Task to complete: The response must contain each line of the material that holds "nose".

Exercise data:

• • • •

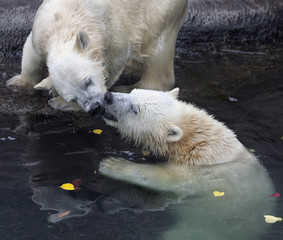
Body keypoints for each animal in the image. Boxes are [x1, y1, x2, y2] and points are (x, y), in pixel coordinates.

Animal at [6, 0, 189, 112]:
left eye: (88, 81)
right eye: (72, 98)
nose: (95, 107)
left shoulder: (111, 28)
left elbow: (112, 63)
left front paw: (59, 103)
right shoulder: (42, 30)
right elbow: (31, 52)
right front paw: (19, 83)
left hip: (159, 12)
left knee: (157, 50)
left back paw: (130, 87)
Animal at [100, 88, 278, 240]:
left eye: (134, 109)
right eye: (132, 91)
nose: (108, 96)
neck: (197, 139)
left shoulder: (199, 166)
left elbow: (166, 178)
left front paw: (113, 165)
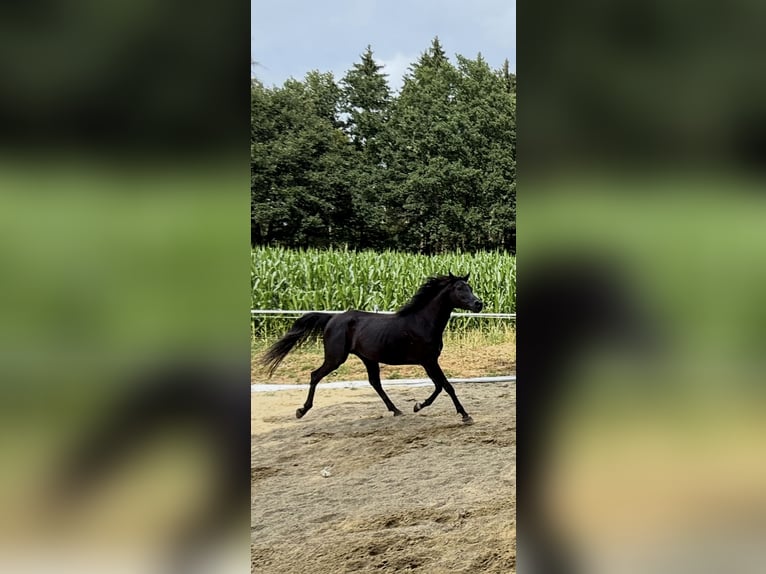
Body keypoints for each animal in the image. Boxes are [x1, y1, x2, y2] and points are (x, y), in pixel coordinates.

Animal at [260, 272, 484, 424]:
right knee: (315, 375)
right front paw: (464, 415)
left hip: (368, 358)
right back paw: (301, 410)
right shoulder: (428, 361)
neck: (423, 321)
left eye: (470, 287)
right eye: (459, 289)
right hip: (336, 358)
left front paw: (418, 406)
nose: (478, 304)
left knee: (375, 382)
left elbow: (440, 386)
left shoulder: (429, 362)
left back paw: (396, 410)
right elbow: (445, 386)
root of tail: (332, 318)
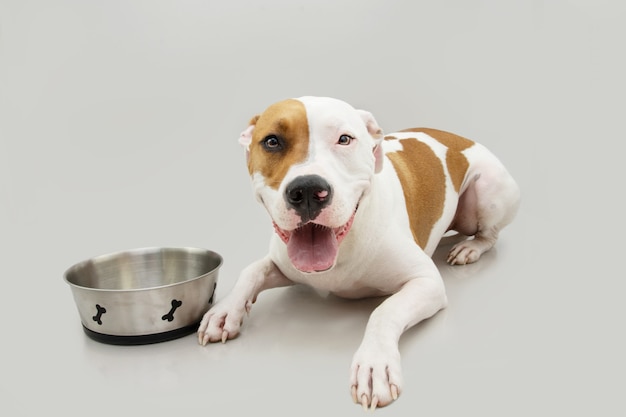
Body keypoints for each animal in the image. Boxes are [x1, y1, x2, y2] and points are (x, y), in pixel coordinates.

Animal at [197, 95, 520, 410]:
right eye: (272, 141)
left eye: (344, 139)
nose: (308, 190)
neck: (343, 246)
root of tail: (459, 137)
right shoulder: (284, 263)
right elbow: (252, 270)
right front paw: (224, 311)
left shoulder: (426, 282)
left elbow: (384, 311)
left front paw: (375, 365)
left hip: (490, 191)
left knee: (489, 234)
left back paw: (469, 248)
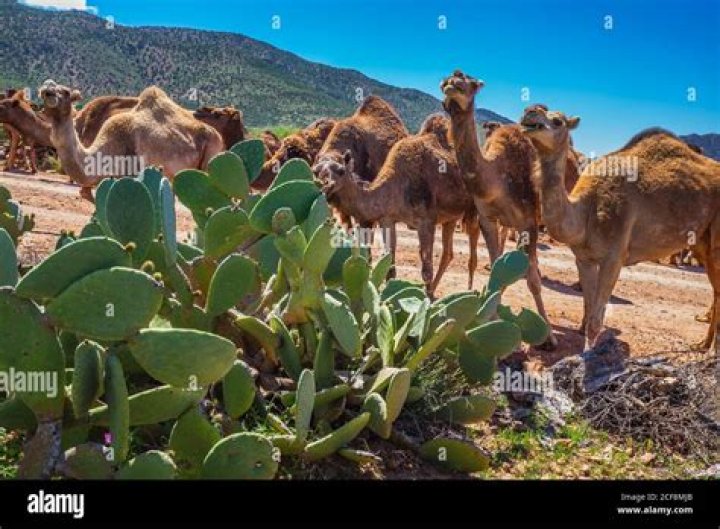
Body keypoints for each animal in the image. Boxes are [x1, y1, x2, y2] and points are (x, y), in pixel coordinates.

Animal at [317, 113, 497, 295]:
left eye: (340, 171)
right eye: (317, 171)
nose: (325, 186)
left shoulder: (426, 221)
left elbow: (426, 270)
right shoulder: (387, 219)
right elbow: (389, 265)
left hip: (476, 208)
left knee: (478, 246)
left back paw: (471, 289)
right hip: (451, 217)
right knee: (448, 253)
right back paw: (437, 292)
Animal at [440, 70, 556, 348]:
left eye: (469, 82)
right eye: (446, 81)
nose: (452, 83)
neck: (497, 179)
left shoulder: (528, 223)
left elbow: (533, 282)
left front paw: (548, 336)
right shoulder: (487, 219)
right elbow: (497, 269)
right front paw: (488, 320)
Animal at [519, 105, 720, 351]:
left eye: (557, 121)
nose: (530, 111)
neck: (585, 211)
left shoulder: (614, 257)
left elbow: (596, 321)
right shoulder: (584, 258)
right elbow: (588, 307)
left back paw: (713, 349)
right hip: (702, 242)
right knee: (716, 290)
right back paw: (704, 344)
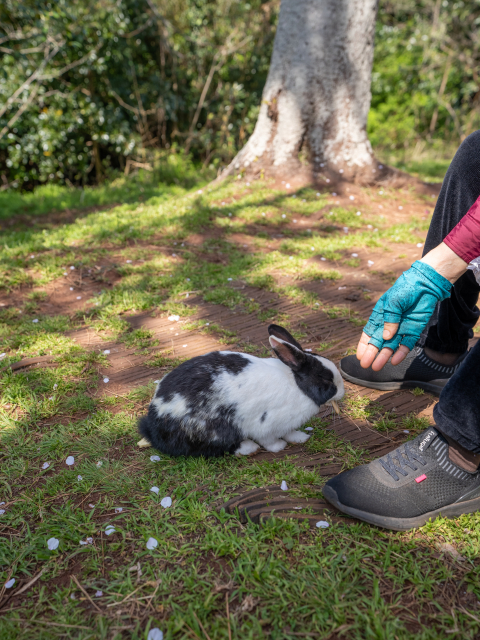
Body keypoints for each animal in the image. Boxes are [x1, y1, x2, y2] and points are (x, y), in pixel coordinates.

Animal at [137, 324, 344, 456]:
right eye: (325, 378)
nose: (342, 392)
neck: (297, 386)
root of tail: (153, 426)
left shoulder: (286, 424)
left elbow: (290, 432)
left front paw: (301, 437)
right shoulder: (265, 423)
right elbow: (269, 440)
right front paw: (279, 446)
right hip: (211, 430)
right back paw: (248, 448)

• • • •

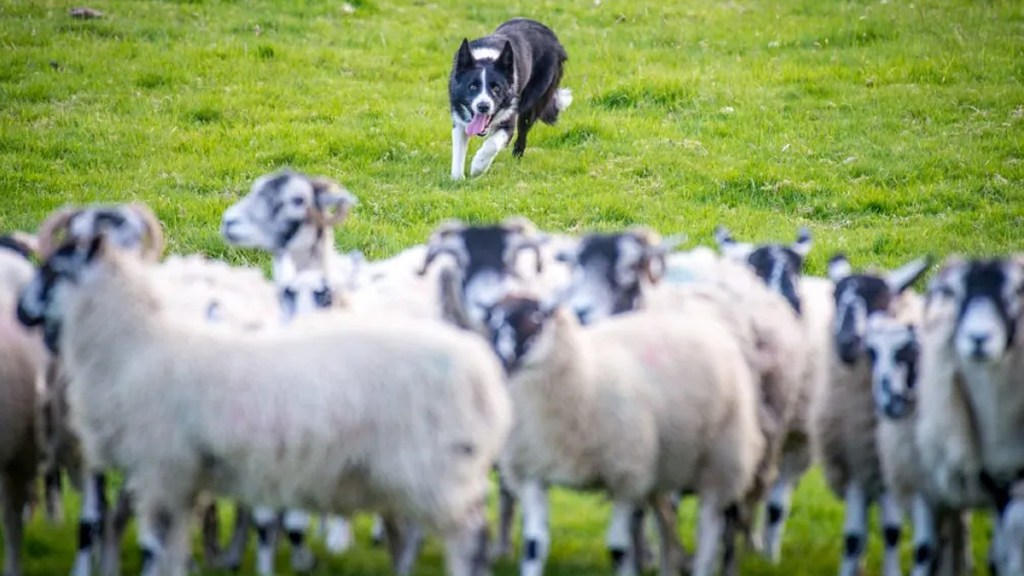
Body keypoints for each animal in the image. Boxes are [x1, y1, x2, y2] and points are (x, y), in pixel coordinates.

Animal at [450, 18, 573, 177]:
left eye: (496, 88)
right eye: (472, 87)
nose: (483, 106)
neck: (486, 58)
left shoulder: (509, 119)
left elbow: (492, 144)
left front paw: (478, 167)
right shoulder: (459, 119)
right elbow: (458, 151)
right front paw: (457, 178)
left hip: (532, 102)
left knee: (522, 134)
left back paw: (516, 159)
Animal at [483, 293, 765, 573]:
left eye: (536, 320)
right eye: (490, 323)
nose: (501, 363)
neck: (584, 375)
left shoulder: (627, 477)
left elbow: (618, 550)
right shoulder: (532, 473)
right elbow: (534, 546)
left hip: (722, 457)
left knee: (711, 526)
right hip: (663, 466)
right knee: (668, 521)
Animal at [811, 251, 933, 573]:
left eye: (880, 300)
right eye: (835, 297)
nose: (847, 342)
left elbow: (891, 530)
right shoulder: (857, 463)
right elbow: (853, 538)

• • • •

Response:
nose: (95, 107)
nose: (108, 96)
nose: (478, 304)
nose: (308, 190)
nose: (325, 186)
nose: (452, 83)
nose: (530, 111)
nose: (342, 392)
nose: (483, 106)
nose: (501, 363)
nose: (847, 342)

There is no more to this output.